■ **Extracted records**:
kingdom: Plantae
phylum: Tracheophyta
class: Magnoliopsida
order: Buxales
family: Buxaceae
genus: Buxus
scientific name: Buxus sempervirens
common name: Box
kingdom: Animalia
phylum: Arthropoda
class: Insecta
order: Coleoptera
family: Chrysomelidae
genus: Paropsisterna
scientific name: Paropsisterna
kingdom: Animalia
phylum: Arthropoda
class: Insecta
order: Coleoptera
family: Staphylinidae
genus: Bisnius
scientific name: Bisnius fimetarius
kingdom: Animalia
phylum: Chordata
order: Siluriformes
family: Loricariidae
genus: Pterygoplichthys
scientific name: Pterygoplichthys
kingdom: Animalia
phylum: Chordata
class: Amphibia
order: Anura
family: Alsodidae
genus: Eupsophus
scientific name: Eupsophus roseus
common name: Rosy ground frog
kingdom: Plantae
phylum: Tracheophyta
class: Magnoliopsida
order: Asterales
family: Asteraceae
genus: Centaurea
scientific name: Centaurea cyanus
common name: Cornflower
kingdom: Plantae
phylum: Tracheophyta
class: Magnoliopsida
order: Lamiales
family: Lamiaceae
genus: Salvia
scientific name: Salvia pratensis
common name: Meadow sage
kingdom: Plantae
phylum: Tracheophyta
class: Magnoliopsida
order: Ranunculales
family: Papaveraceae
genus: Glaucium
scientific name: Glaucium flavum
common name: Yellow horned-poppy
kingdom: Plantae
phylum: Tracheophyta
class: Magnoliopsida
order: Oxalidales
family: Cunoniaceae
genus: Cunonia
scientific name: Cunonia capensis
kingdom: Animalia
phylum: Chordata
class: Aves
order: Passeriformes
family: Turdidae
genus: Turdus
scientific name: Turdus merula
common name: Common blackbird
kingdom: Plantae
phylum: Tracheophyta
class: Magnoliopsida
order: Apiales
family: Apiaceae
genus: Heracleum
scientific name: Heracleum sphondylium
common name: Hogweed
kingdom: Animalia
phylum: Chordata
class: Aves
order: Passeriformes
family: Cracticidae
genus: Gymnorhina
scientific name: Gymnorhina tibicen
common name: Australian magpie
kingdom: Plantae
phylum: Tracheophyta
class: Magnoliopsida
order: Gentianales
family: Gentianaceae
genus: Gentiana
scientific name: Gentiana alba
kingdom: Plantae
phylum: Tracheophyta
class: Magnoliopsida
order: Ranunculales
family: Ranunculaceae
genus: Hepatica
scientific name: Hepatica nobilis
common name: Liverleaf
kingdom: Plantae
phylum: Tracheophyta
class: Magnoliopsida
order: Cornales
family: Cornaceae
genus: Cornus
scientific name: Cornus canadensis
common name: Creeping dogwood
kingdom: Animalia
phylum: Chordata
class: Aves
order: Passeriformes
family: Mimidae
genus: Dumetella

■ **Requirements**:
Count how many lines of the listing above contain the string "common", where uppercase and lowercase letters are treated as different. Give only the number.

■ **Exercise solution**:
10